Me: Being a healthy adult is getting a full 8hrs sleep
Boss: But not while you’re supposed to be working
me: this hotel is $100 per night?
clerk: that’s right
me: how much for just one room
There is a time and a place for accosting people with baguettes (2 p.m., Whole Foods).
Her: You’re perfect as you are, don’t ever change a thing.
[later]
Her: Er, that didn’t include your underwear…
Doctor’s office: You’re overdue for a physical.
Me: Ok.
Dr: We recommend you getting one as soon as possible.
Me: Do I have to?
Dr: You really should get one ASAP.
Me: Ok. Fine. Schedule me for one.
Dr: The earliest appointment we have is 6 months from now.
Wife: You should’ve written your best man speech
Me: Relax I can freestyle[Wedding]
Me: On Dave and Sarah’s big day, I’d like to
Dave *whispers in my ear*
Me: On Dave and Rebecca’s big day
Twerking is the crocs of dancing.
Know your Norse mythology. Loki. The trickster. Devised the death of heroic god Baldr and those chips that can’t be opened without scissors.
ME: Is it true, if you die in the Matrix, you die in real life?
USED CAR SALESMAN: Again, the Toyota Matrix is a very real car, and crashes can be fatal, yes
If possums have taught me anything, it’s how to dramatically play dead when anyone comes over unannounced.
The tornado siren was just going off here, but I think I can make it to the liquor store.
My bike just got a flat tire, or, as they say in England, my bike just got an apartment tire
I didn’t say I don’t believe in god, I’m just asking if he has any control over the powerball
Going to the moon must be terrifying because you’ve got no way to tell if you’re seeing werewolves there or just regular moon wolves.

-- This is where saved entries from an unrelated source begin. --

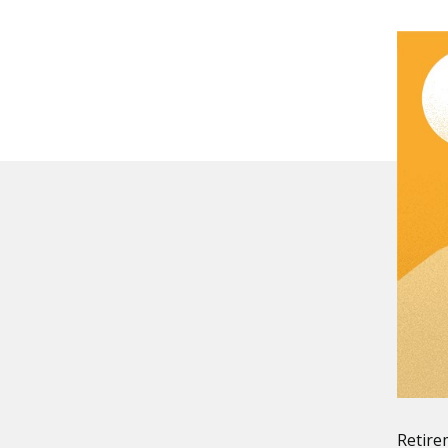
Retire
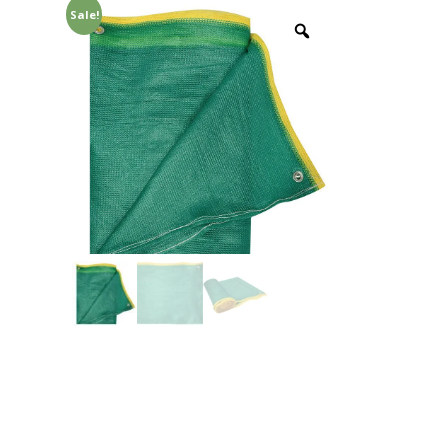
Sale!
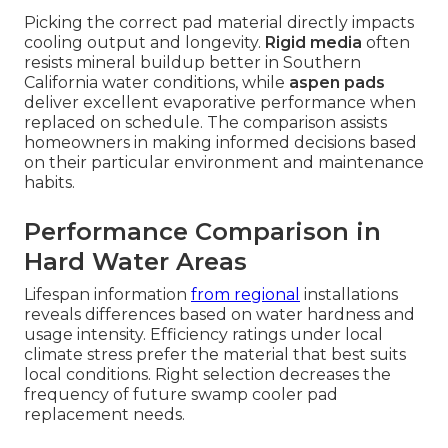
Picking the correct pad material directly impacts
cooling output and longevity.
Rigid media
often
resists mineral buildup better in Southern
California water conditions, while
aspen pads
deliver excellent evaporative performance when
replaced on schedule. The comparison assists
homeowners in making informed decisions based
on their particular environment and maintenance
habits.
Performance Comparison in
Hard Water Areas
Lifespan information
from regional
installations
reveals differences based on water hardness and
usage intensity. Efficiency ratings under local
climate stress prefer the material that best suits
local conditions. Right selection decreases the
frequency of future swamp cooler pad
replacement needs.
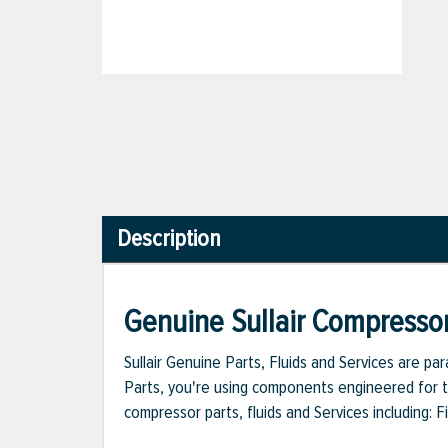
Description
Genuine Sullair Compressor
Sullair Genuine Parts, Fluids and Services are p
Parts, you're using components engineered for th
compressor parts, fluids and Services including: 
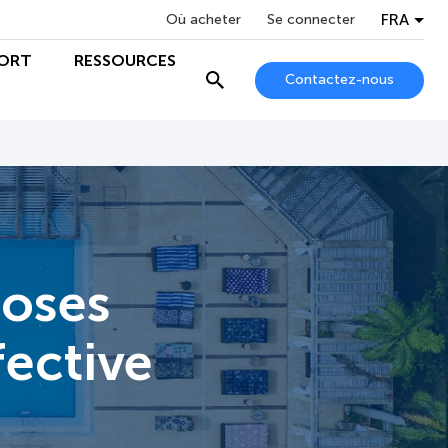
FRA
Où acheter
Se connecter
ORT
RESSOURCES
Contactez-nous
ooses
fective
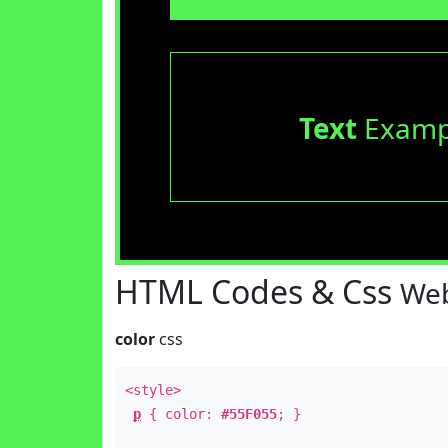
Text
Examp
HTML Codes & Css
Web
color
css
<style>
p
{ color:
#55F055
; }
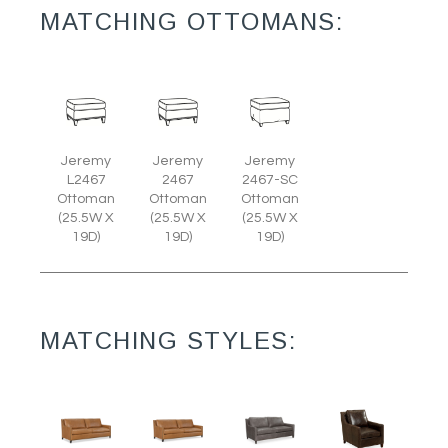
MATCHING OTTOMANS:
Jeremy
Jeremy
Jeremy
L2467
2467
2467-SC
Ottoman
Ottoman
Ottoman
(25.5W X
(25.5W X
(25.5W X
19D)
19D)
19D)
MATCHING STYLES:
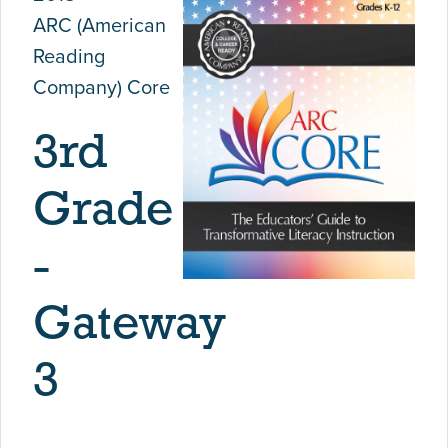
ARC (American
Reading
Company) Core
3rd
Grade
-
Gateway
3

santa can deliver all those presents in one night because he’s mainlining that panera lemonade
[police car behind me]
Me: shit, was that a red light back there?
My dog: like a light grey
Me: …
My dog: if that helps
afraid of taking two toddlers on an outing alone? take the single seat stroller thereby assuring the kids will fight relentlessly over it and forget about running off. follow me for more dashing parenting tips
[battle]
ME: It’s no good. We gotta quit
SARGE: Quit? I don’t know the meaning of the word
M: It means give up
S: Oh cool. Lets do that
I’m a disaster playing scrabble with the kids. I know all these disgusting words.
It’s your fault.
Got fired from my job at Footlocker for trying to feed myself to the crocs.
The quickest way to insult a 12 year old at a restaurant is to give them a kid cup when they’re ordering off the adult menu.
Me: *pulls in driveway after not finding what I needed at Target*
[text from wife]: I’m in the checkout line, where r u?
Me: *backs out of driveway*
$3 #books
Two sales people approached me at the furniture store. I’m following the one who called me Miss. The Hello Ma’am one should take note.
“This has got to be the most boring reality show concept of all ti… wait, did they say TORNADO?”
– Me, totally not getting The Weather Channel
I don’t care if they repeal student loan forgiveness. I’ve forgiven myself. I’m not paying them
Caesar salads are prepared differently than garden salads…Notably, the head of lettuce is first attacked by 40-50 knife-wielding senators.
For an extra ten grand I’ll make it look like an accident and for an extra 20 I’ll make it look like a HILARIOUS accident
I guess I’m getting old. Now when I hear “Pour Some Sugar On Me” I think of 2 things. Who’s cleaning it up and I hope we don’t get ants.